The Chinook Music store is set up in a way where customers can buy either a whole album or a collection of one or more individual tracks. Currently Chinook is not allowing people to buy albums and individual tracks in the same order. Management is considering a new strategy - purchase only the most popular tracks from each album from record companies instead of purchasing every track from an album. 
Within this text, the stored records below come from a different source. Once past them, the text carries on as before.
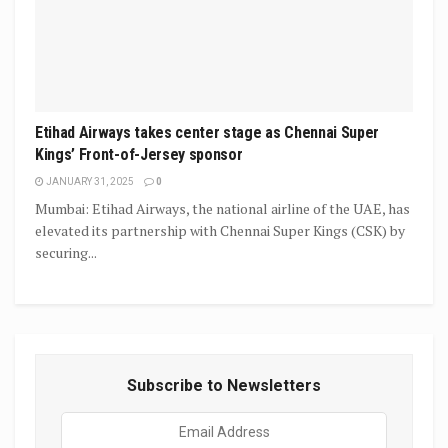
Etihad Airways takes center stage as Chennai Super
Kings’ Front-of-Jersey sponsor
JANUARY 31, 2025
0
Mumbai: Etihad Airways, the national airline of the UAE, has
elevated its partnership with Chennai Super Kings (CSK) by
securing...
Subscribe to Newsletters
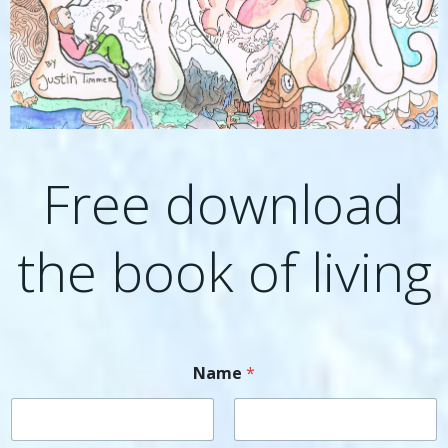
Free download
the book of living
Name
*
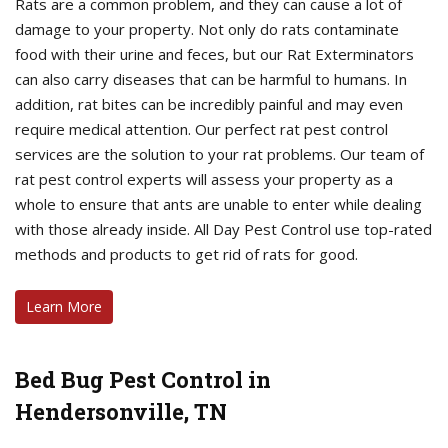
Rats are a common problem, and they can cause a lot of
damage to your property. Not only do rats contaminate
food with their urine and feces, but our Rat Exterminators
can also carry diseases that can be harmful to humans. In
addition, rat bites can be incredibly painful and may even
require medical attention. Our perfect rat pest control
services are the solution to your rat problems. Our team of
rat pest control experts will assess your property as a
whole to ensure that ants are unable to enter while dealing
with those already inside. All Day Pest Control use top-rated
methods and products to get rid of rats for good.
Learn More
Bed Bug Pest Control in
Hendersonville, TN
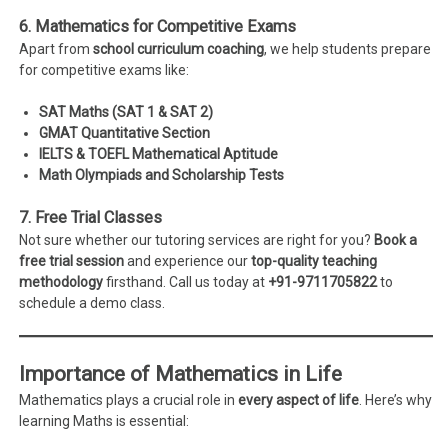
6. Mathematics for Competitive Exams
Apart from
school curriculum coaching
, we help students prepare
for competitive exams like:
SAT Maths (SAT 1 & SAT 2)
GMAT Quantitative Section
IELTS & TOEFL Mathematical Aptitude
Math Olympiads and Scholarship Tests
7. Free Trial Classes
Not sure whether our tutoring services are right for you?
Book a
free trial session
and experience our
top-quality teaching
methodology
firsthand. Call us today at
+91-9711705822
to
schedule a demo class.
Importance of Mathematics in Life
Mathematics plays a crucial role in
every aspect of life
. Here’s why
learning Maths is essential:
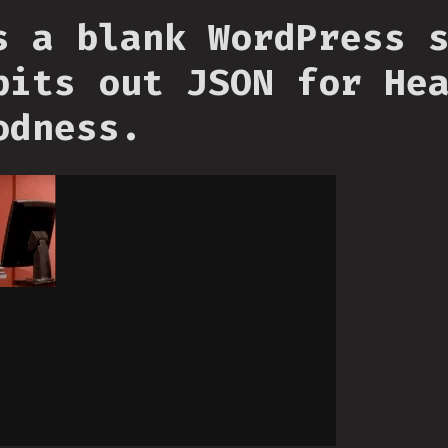
s a blank WordPress 
pits out JSON for He
odness.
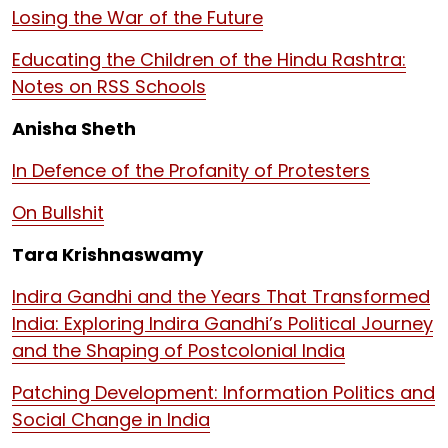
Losing the War of the Future
Educating the Children of the Hindu Rashtra:
Notes on RSS Schools
Anisha Sheth
In Defence of the Profanity of Protesters
On Bullshit
Tara Krishnaswamy
Indira Gandhi and the Years That Transformed
India: Exploring Indira Gandhi’s Political Journey
and the Shaping of Postcolonial India
Patching Development: Information Politics and
Social Change in India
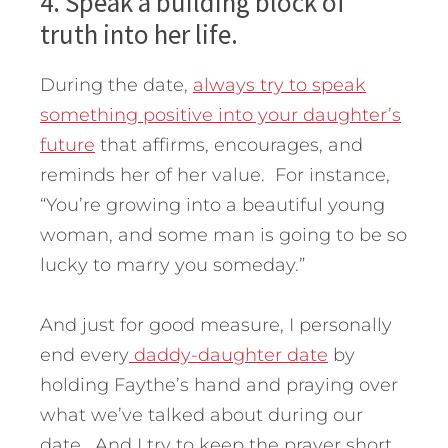
4. Speak a building block of
truth into her life.
During the date,
always try to speak
something positive into your daughter’s
future
that affirms, encourages, and
reminds her of her value. For instance,
“You’re growing into a beautiful young
woman, and some man is going to be so
lucky to marry you someday.”
And just for good measure, I personally
end every
daddy-daughter date
by
holding Faythe’s hand and praying over
what we’ve talked about during our
date. And I try to keep the prayer short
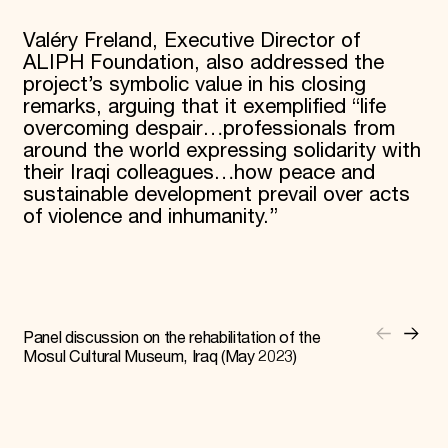
Valéry Freland, Executive Director of
ALIPH Foundation, also addressed the
project’s symbolic value in his closing
remarks, arguing that it exemplified “life
overcoming despair…professionals from
around the world expressing solidarity with
their Iraqi colleagues…how peace and
sustainable development prevail over acts
of violence and inhumanity.”
Panel discussion on the rehabilitation of the
Mosul Cultural Museum, Iraq (May 2023)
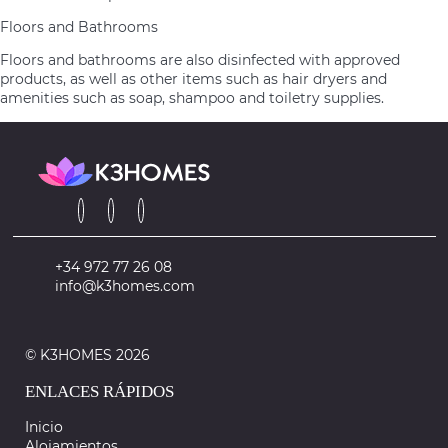
Floors and Bathrooms
Floors and bathrooms are also disinfected with approved
products, as well as other items such as hair dryers and
amenities such as soap, shampoo and toiletry supplies.
+34 972 77 26 08
info@k3homes.com
© K3HOMES 2026
ENLACES RÁPIDOS
Inicio
Alojamientos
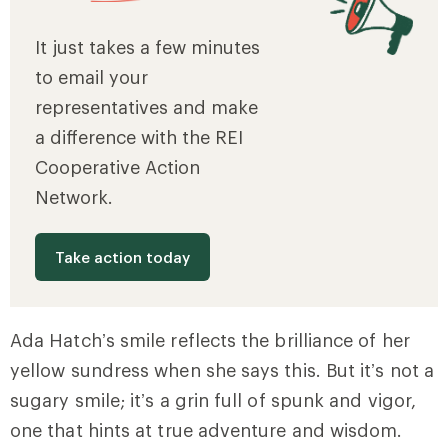
It just takes a few minutes
to email your
representatives and make
a difference with the REI
Cooperative Action
Network.
Take action today
Ada Hatch’s smile reflects the brilliance of her
yellow sundress when she says this. But it’s not a
sugary smile; it’s a grin full of spunk and vigor,
one that hints at true adventure and wisdom.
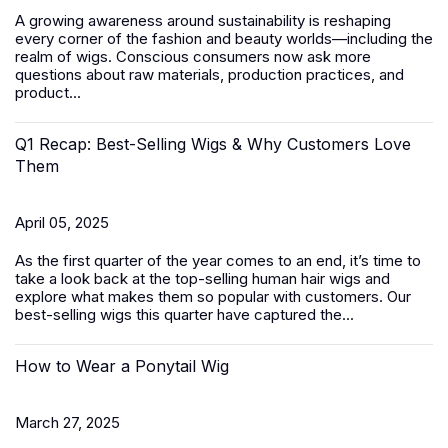
A growing awareness around sustainability is reshaping
every corner of the fashion and beauty worlds—including the
realm of wigs. Conscious consumers now ask more
questions about raw materials, production practices, and
product...
Q1 Recap: Best-Selling Wigs & Why Customers Love
Them
April 05, 2025
As the first quarter of the year comes to an end, it’s time to
take a look back at the top-selling human hair wigs and
explore what makes them so popular with customers. Our
best-selling wigs this quarter have captured the...
How to Wear a Ponytail Wig
March 27, 2025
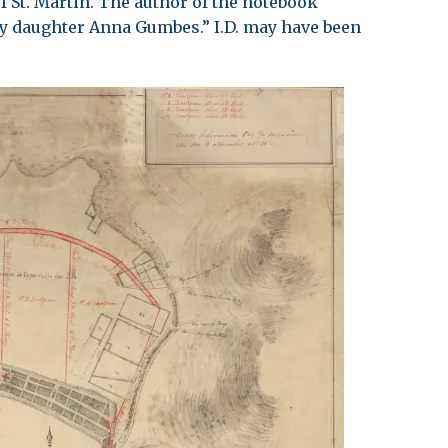
f St. Martin. The author of the notebook
y daughter Anna Gumbes.” I.D. may have been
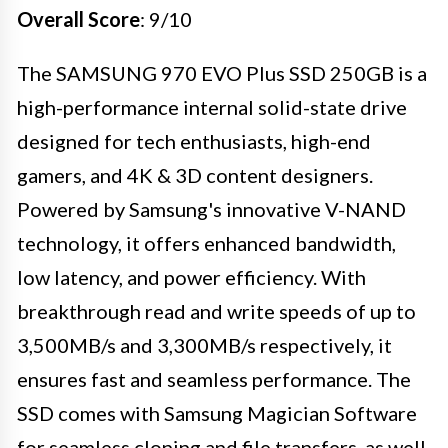
Overall Score
: 9/10
The SAMSUNG 970 EVO Plus SSD 250GB is a
high-performance internal solid-state drive
designed for tech enthusiasts, high-end
gamers, and 4K & 3D content designers.
Powered by Samsung's innovative V-NAND
technology, it offers enhanced bandwidth,
low latency, and power efficiency. With
breakthrough read and write speeds of up to
3,500MB/s and 3,300MB/s respectively, it
ensures fast and seamless performance. The
SSD comes with Samsung Magician Software
for seamless cloning and file transfers, as well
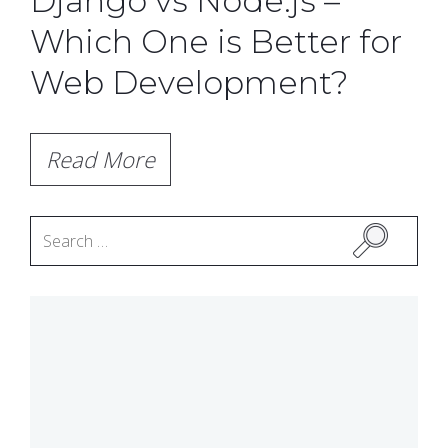
Django vs Node.js –
Which One is Better for
Web Development?
Read More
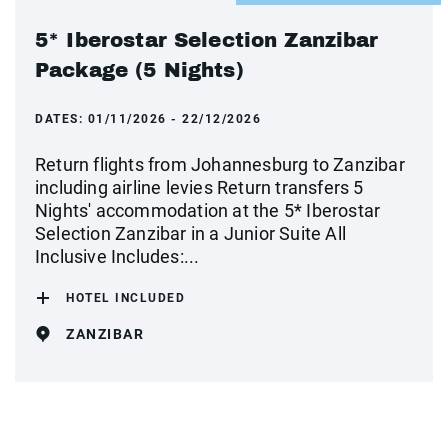
5* Iberostar Selection Zanzibar
Package (5 Nights)
DATES:
01/11/2026 - 22/12/2026
Return flights from Johannesburg to Zanzibar
including airline levies Return transfers 5
Nights' accommodation at the 5* Iberostar
Selection Zanzibar in a Junior Suite All
Inclusive Includes:...
HOTEL INCLUDED
ZANZIBAR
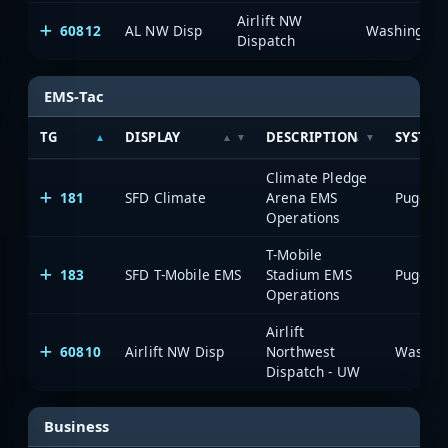
Airlift NW
60812
AL NW Disp
Dispatch
EMS-Tac
TG
DISPLAY
DESCRIPTION
SYSTEM
Climate Pledge
181
SFD Climate
Arena EMS
Operations
T-Mobile
183
SFD T-Mobile EMS
Stadium EMS
Operations
Airlift
60810
Airlift NW Disp
Northwest
Dispatch - UW
Business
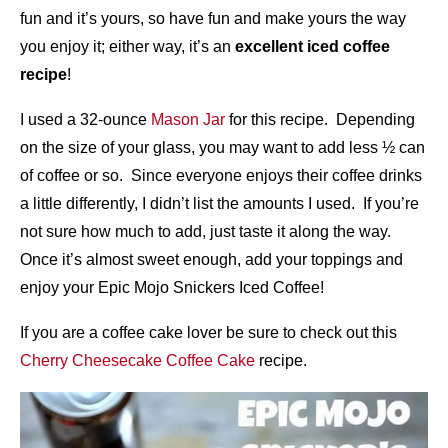
fun and it’s yours, so have fun and make yours the way
you enjoy it; either way, it’s an
excellent iced coffee
recipe
!
I used a 32-ounce
Mason Jar
for this recipe. Depending
on the size of your glass, you may want to add less ½ can
of coffee or so. Since everyone enjoys their coffee drinks
a little differently, I didn’t list the amounts I used. If you’re
not sure how much to add, just taste it along the way.
Once it’s almost sweet enough, add your toppings and
enjoy your Epic Mojo Snickers Iced Coffee!
If you are a coffee cake lover be sure to check out this
Cherry Cheesecake Coffee Cake
recipe.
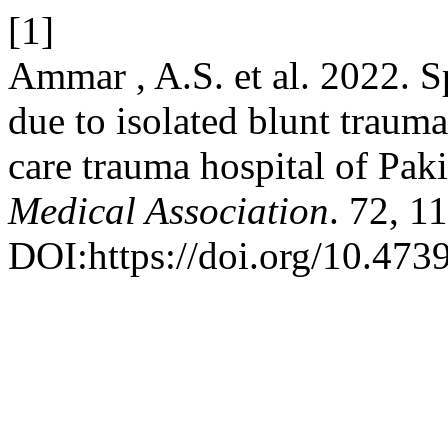
[1]
Ammar , A.S. et al. 2022. S
due to isolated blunt traum
care trauma hospital of Pak
Medical Association
. 72, 1
DOI:https://doi.org/10.47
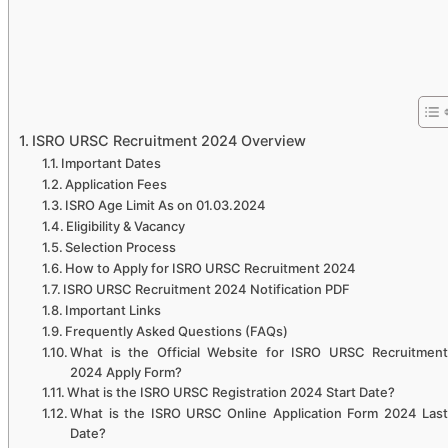
ISRO URSC Recruitment 2024 Overview
Important Dates
Application Fees
ISRO Age Limit As on 01.03.2024
Eligibility & Vacancy
Selection Process
How to Apply for ISRO URSC Recruitment 2024
ISRO URSC Recruitment 2024 Notification PDF
Important Links
Frequently Asked Questions (FAQs)
What is the Official Website for ISRO URSC Recruitment
2024 Apply Form?
What is the ISRO URSC Registration 2024 Start Date?
What is the ISRO URSC Online Application Form 2024 Last
Date?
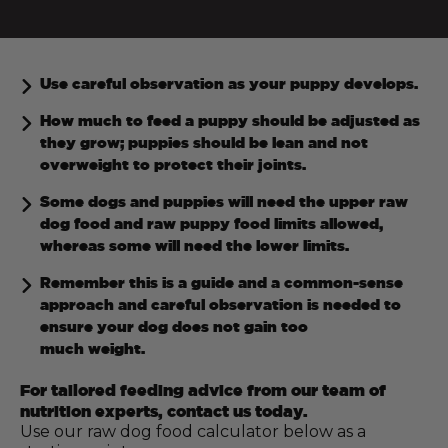
Use careful observation as your puppy develops.
How much to feed a puppy should be adjusted as
they grow; puppies should be lean and not
overweight to protect their joints.
Some dogs and puppies will need the upper raw
dog food and raw puppy food limits allowed,
whereas some will need the lower limits.
Remember this is a guide and a common-sense
approach and careful observation is needed to
ensure your dog does not gain too
much weight.
For tailored feeding advice from our team of
nutrition experts, contact us today.
Use our raw dog food calculator below as a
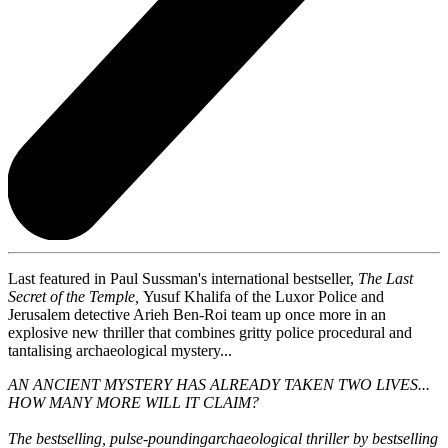
Last featured in Paul Sussman's international bestseller,
The Last
Secret of the Temple,
Yusuf Khalifa of the Luxor Police and
Jerusalem detective Arieh Ben-Roi team up once more in an
explosive new thriller that combines gritty police procedural and
tantalising archaeological mystery...
AN ANCIENT MYSTERY HAS ALREADY TAKEN TWO LIVES...
HOW MANY MORE WILL IT CLAIM?
The bestselling, pulse-pounding
archaeological thriller by bestselling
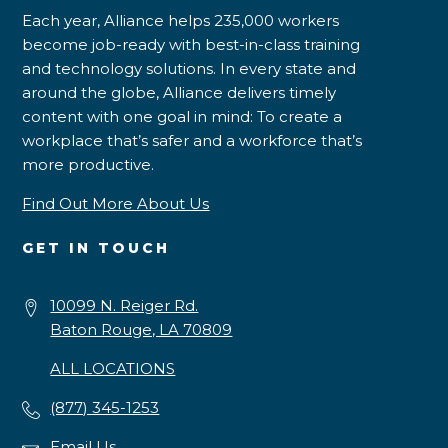
Each year, Alliance helps 235,000 workers
become job-ready with best-in-class training
and technology solutions. In every state and
around the globe, Alliance delivers timely
content with one goal in mind: To create a
workplace that’s safer and a workforce that’s
more productive.
Find Out More About Us
GET IN TOUCH
10099 N. Reiger Rd.
Baton Rouge, LA 70809
ALL LOCATIONS
(877) 345-1253
Email Us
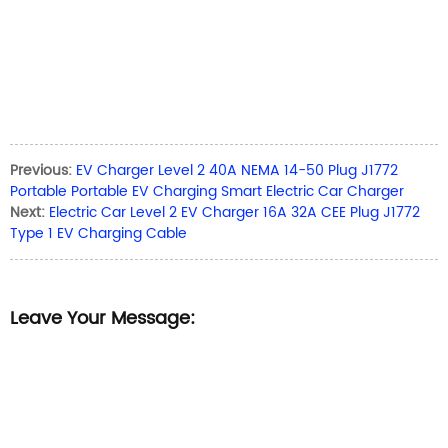
Previous:
EV Charger Level 2 40A NEMA 14-50 Plug J1772
Portable Portable EV Charging Smart Electric Car Charger
Next:
Electric Car Level 2 EV Charger 16A 32A CEE Plug J1772
Type 1 EV Charging Cable
Leave Your Message:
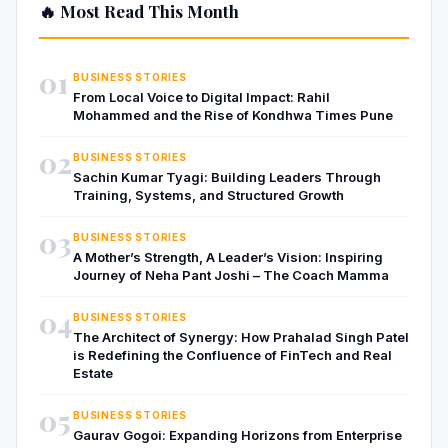
🔥 Most Read This Month
01
BUSINESS STORIES
From Local Voice to Digital Impact: Rahil
Mohammed and the Rise of Kondhwa Times Pune
02
BUSINESS STORIES
Sachin Kumar Tyagi: Building Leaders Through
Training, Systems, and Structured Growth
03
BUSINESS STORIES
A Mother’s Strength, A Leader’s Vision: Inspiring
Journey of Neha Pant Joshi – The Coach Mamma
04
BUSINESS STORIES
The Architect of Synergy: How Prahalad Singh Patel
is Redefining the Confluence of FinTech and Real
Estate
05
BUSINESS STORIES
Gaurav Gogoi: Expanding Horizons from Enterprise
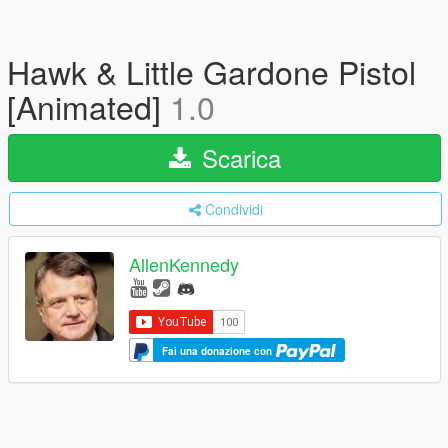
Hawk & Little Gardone Pistol
[Animated]
1.0
Scarica
Condividi
AllenKennedy
Fai una donazione con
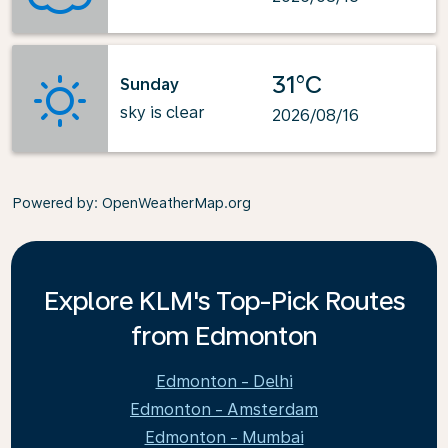
31°C
Sunday
sky is clear
2026/08/16
Powered by
: OpenWeatherMap.org
Explore KLM's Top-Pick Routes
from Edmonton
Edmonton - Delhi
Edmonton - Amsterdam
Edmonton - Mumbai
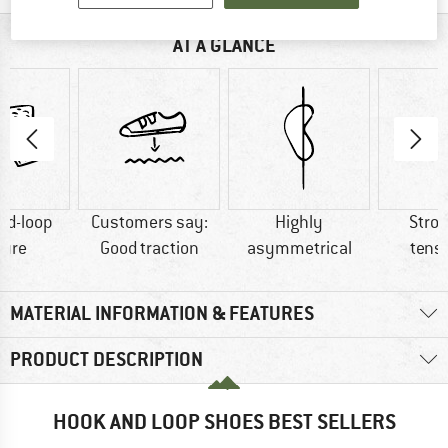
AT A GLANCE
nd-loop
Customers say:
Highly
Stron
sure
Good traction
asymmetrical
tens
MATERIAL INFORMATION & FEATURES
PRODUCT DESCRIPTION
HOOK AND LOOP SHOES BEST SELLERS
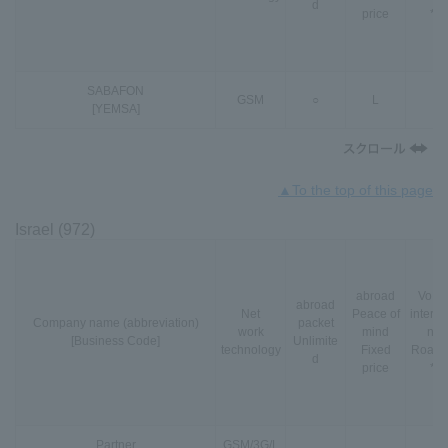
d
price
*3
SABAFON
GSM
○
L
-
[YEMSA]
▲To the top of this page
Israel (972)
abroad
VoLT
abroad
Net
Peace of
interna
Company name (abbreviation)
packet
work
mind
nal
[Business Code]
Unlimite
technology
Fixed
Roami
d
price
*3
Partner
GSM
/
3G
/
L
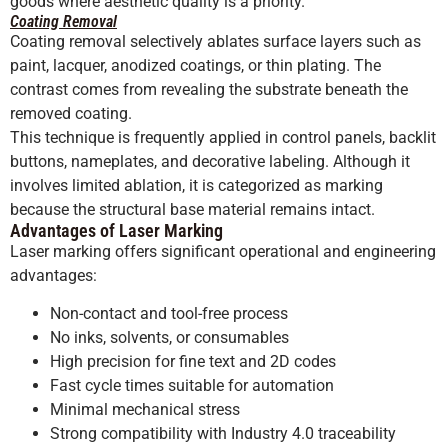
goods where aesthetic quality is a priority.
Coating Removal
Coating removal selectively ablates surface layers such as
paint, lacquer, anodized coatings, or thin plating. The
contrast comes from revealing the substrate beneath the
removed coating.
This technique is frequently applied in control panels, backlit
buttons, nameplates, and decorative labeling. Although it
involves limited ablation, it is categorized as marking
because the structural base material remains intact.
Advantages of Laser Marking
Laser marking offers significant operational and engineering
advantages:
Non-contact and tool-free process
No inks, solvents, or consumables
High precision for fine text and 2D codes
Fast cycle times suitable for automation
Minimal mechanical stress
Strong compatibility with Industry 4.0 traceability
This section, I will be figuring out the percentage of albums vs. individual tracks sold. 

In [40]:
%%sql

WITH invoice_first_track AS 
    ( 
        SELECT 
            il.invoice_id,
            MIN(il.track_id) first_track, 
            t.album_id
        FROM invoice_line il
        INNER JOIN track t ON il.track_id = t.track_id
        GROUP BY 1
    )
    
SELECT 
    album_purchase,
    COUNT(invoice_id) invoice_count,
    CAST(COUNT(invoice_id) AS FLOAT) / ( SELECT COUNT(*)
                                         FROM invoice) percent
FROM 
    (SELECT ifs.*,
            CASE
                WHEN 
                    (
                  SELECT t.track_id FROM track t
                  WHERE t.album_id = (
                                      SELECT t2.album_id FROM track t2
                                      WHERE t2.track_id = ifs.first_track
                                     ) 

                  EXCEPT 

                  SELECT il2.track_id FROM invoice_line il2
                  WHERE il2.invoice_id = ifs.invoice_id
                 ) IS NULL
             AND
                 (
                  SELECT il2.track_id FROM invoice_line il2
                  WHERE il2.invoice_id = ifs.invoice_id

                  EXCEPT 

                  SELECT t.track_id FROM track t
                  WHERE t.album_id = (
                                      SELECT t2.album_id FROM track t2
                                      WHERE t2.track_id = ifs.first_track
                                     ) 
                 ) IS NULL
             THEN "yes"
             ELSE "no"
         END AS "album_purchase"
     FROM invoice_first_track ifs
    )
GROUP BY album_purchase;

Done.


album_purchase,invoice_count,percent
no,500,0.8143322475570033
yes,114,0.1856677524429967


**Recommendation:**

Given that 18.5% of sales are entire album purchases, Chinook should not phase out their current business strategy and implement the new strategy where they buy only the most popular tracks from each album from record companies. Chinook could lose up to 20% of their revenue.